张红燕今年36岁,从事这项工作已经两年多。
“我院于1988年成立少年法庭。根据少年犯的特点,院里对本庭法官的要求是:工作细致、有耐心、能吃苦,我是女的,又是孩子妈,就被选上了。”
但真正干起工作来,却远非她说的那么轻松。少年犯是一个特殊群体,既要使他们认识到所犯的罪行、对社会的危害,又要重在教育、感化、挽救,重新塑造一个个灵魂。
她当然首先是一个法官。为量刑准确,事先要做大量的调查工作。在认真阅卷的基础上,她找原、被告谈话,到被告人的家庭、所在居委会、派出所、学校或所在单位了解他们的行为表现和思想状况,以做到有的放矢,对症下药。有时还要不厌其烦地做原、被告双方的工作。
被告刘某,犯罪时17岁,因一盒烟引起斗殴,将对方扎死。一审法院以故意伤害罪判处其有期徒刑9年,赔偿对方人民币6000元。双方对判决均不服,分别提出上诉,案子摆到了张红燕面前。经过认真审理,她认为刘某的行为应认定是防卫过当,刘某又属未成年人,案发后能投案自首,一审量刑失重,但原告一方却要求赔偿10万元,还要被告偿命。双方僵持不下,情绪对立。而且两家住处又近,矛盾随时可能激化。张红燕找有关单位及证人调查,和当事人多次谈话,讲法律,摆道理,双方终于达成协议,使这一僵持了近两年的案子得到圆满解决。
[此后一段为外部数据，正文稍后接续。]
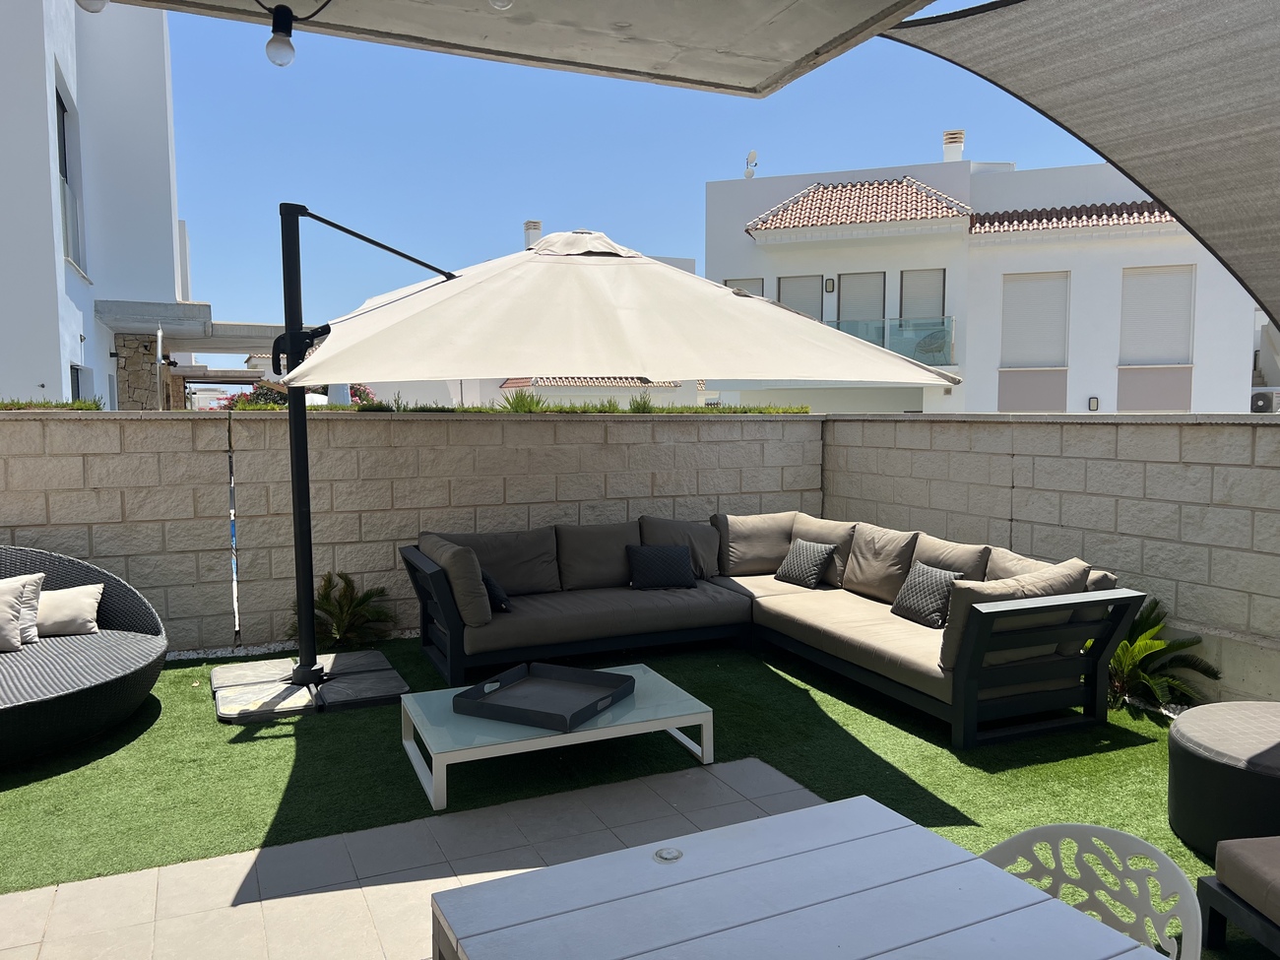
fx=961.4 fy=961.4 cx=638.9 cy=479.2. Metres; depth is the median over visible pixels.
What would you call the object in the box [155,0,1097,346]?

当然,感受最深的还是那些少年犯。张红燕三番五次找他们谈话,从她那大姐姐对小弟弟般的规劝中,从她那母亲般的温情里,他们懂得了法律知识,明白了社会责任,也深恨自己的过去;宣判,并没有给她和他们之间的关系划上一个句号,对服刑的,她定期回访,询问他们的生活、学习情况,给他们以鼓励;对宣告缓刑的,她协同其所在单位或学校组成帮教小组,为他们提供良好的成长环境;对刑满即将回到社会上去的,她既提出希望,也讲明社会上的客观现实,让他们有一定的思想准备;有些家长经与张红燕谈话也改变了一些错误的做法,有的抛弃了“棍棒底下出孝子”的旧观念,有的不再以错误的处世哲学教育子女。这一切赢得了孩子们的信赖。
3年多来,张红燕和她的同事们共审结未成年人犯罪案件200余件,共370多人。经过回访了解,没有一人再犯罪,其中表现好的占绝大多数,有的被评为劳动积极分子,有的获了奖,还有的考上了大学。
张红燕也因工作出色,多次当选为院先进工作者,廉政建设先进个人,并立三等功一次。今年她还被评为北京市第二届关心未成年人保护优秀工作者。